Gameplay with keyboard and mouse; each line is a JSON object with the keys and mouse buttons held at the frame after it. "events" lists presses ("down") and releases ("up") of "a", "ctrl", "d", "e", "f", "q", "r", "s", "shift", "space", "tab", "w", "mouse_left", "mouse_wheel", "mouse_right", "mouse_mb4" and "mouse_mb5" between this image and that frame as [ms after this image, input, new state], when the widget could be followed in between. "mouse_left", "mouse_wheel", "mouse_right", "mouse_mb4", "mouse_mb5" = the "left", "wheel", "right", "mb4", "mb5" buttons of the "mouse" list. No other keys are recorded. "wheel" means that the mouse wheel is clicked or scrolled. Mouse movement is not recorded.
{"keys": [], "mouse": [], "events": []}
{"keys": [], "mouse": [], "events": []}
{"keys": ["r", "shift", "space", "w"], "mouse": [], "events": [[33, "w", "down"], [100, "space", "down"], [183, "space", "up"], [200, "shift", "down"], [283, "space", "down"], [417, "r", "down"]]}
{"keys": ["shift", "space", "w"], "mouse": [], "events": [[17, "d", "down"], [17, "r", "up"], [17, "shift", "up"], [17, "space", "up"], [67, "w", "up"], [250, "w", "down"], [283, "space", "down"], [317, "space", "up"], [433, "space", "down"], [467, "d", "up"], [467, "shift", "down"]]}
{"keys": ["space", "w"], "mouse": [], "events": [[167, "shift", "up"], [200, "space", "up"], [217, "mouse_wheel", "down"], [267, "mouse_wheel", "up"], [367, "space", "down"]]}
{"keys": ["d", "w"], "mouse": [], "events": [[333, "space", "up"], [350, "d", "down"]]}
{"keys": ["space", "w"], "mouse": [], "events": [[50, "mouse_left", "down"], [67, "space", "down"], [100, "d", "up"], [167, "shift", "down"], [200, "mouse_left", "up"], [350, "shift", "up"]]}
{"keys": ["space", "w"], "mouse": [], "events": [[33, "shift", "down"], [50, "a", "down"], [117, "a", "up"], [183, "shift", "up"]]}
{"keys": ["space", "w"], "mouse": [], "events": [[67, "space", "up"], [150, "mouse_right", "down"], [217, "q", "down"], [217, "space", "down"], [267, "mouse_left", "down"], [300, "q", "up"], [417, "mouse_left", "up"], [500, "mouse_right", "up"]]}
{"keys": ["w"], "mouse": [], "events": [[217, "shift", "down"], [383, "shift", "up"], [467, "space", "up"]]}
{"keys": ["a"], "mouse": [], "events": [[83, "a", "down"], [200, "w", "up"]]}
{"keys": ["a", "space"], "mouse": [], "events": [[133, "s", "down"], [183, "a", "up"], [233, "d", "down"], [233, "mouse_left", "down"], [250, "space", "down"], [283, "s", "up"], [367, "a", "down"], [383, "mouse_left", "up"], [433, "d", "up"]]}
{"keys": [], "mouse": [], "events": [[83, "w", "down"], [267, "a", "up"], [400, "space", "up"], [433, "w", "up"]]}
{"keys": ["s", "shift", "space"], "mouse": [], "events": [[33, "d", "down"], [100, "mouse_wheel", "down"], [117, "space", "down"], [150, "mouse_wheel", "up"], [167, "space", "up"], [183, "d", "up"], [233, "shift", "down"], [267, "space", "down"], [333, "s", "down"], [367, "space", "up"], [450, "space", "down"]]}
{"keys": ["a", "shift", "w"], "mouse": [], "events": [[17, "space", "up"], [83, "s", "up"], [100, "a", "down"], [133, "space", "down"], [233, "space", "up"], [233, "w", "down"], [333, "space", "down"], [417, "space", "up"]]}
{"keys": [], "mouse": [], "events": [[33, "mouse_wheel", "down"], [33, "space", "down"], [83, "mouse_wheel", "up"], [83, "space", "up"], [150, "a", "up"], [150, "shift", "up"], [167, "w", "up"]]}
____________________
- Required action:
No line may be left out; the records are to be transcribed in full.

- Expected answer:
Gameplay with keyboard and mouse; each line is a JSON object with the keys and mouse buttons held at the frame after it. "events" lists presses ("down") and releases ("up") of "a", "ctrl", "d", "e", "f", "q", "r", "s", "shift", "space", "tab", "w", "mouse_left", "mouse_wheel", "mouse_right", "mouse_mb4" and "mouse_mb5" between this image and that frame as [ms after this image, input, new state], when the widget could be followed in between. "mouse_left", "mouse_wheel", "mouse_right", "mouse_mb4", "mouse_mb5" = the "left", "wheel", "right", "mb4", "mb5" buttons of the "mouse" list. No other keys are recorded. "wheel" means that the mouse wheel is clicked or scrolled. Mouse movement is not recorded.
{"keys": [], "mouse": [], "events": []}
{"keys": [], "mouse": [], "events": []}
{"keys": ["r", "shift", "space", "w"], "mouse": [], "events": [[33, "w", "down"], [100, "space", "down"], [183, "space", "up"], [200, "shift", "down"], [283, "space", "down"], [417, "r", "down"]]}
{"keys": ["shift", "space", "w"], "mouse": [], "events": [[17, "d", "down"], [17, "r", "up"], [17, "shift", "up"], [17, "space", "up"], [67, "w", "up"], [250, "w", "down"], [283, "space", "down"], [317, "space", "up"], [433, "space", "down"], [467, "d", "up"], [467, "shift", "down"]]}
{"keys": ["space", "w"], "mouse": [], "events": [[167, "shift", "up"], [200, "space", "up"], [217, "mouse_wheel", "down"], [267, "mouse_wheel", "up"], [367, "space", "down"]]}
{"keys": ["d", "w"], "mouse": [], "events": [[333, "space", "up"], [350, "d", "down"]]}
{"keys": ["space", "w"], "mouse": [], "events": [[50, "mouse_left", "down"], [67, "space", "down"], [100, "d", "up"], [167, "shift", "down"], [200, "mouse_left", "up"], [350, "shift", "up"]]}
{"keys": ["space", "w"], "mouse": [], "events": [[33, "shift", "down"], [50, "a", "down"], [117, "a", "up"], [183, "shift", "up"]]}
{"keys": ["space", "w"], "mouse": [], "events": [[67, "space", "up"], [150, "mouse_right", "down"], [217, "q", "down"], [217, "space", "down"], [267, "mouse_left", "down"], [300, "q", "up"], [417, "mouse_left", "up"], [500, "mouse_right", "up"]]}
{"keys": ["w"], "mouse": [], "events": [[217, "shift", "down"], [383, "shift", "up"], [467, "space", "up"]]}
{"keys": ["a"], "mouse": [], "events": [[83, "a", "down"], [200, "w", "up"]]}
{"keys": ["a", "space"], "mouse": [], "events": [[133, "s", "down"], [183, "a", "up"], [233, "d", "down"], [233, "mouse_left", "down"], [250, "space", "down"], [283, "s", "up"], [367, "a", "down"], [383, "mouse_left", "up"], [433, "d", "up"]]}
{"keys": [], "mouse": [], "events": [[83, "w", "down"], [267, "a", "up"], [400, "space", "up"], [433, "w", "up"]]}
{"keys": ["s", "shift", "space"], "mouse": [], "events": [[33, "d", "down"], [100, "mouse_wheel", "down"], [117, "space", "down"], [150, "mouse_wheel", "up"], [167, "space", "up"], [183, "d", "up"], [233, "shift", "down"], [267, "space", "down"], [333, "s", "down"], [367, "space", "up"], [450, "space", "down"]]}
{"keys": ["a", "shift", "w"], "mouse": [], "events": [[17, "space", "up"], [83, "s", "up"], [100, "a", "down"], [133, "space", "down"], [233, "space", "up"], [233, "w", "down"], [333, "space", "down"], [417, "space", "up"]]}
{"keys": [], "mouse": [], "events": [[33, "mouse_wheel", "down"], [33, "space", "down"], [83, "mouse_wheel", "up"], [83, "space", "up"], [150, "a", "up"], [150, "shift", "up"], [167, "w", "up"]]}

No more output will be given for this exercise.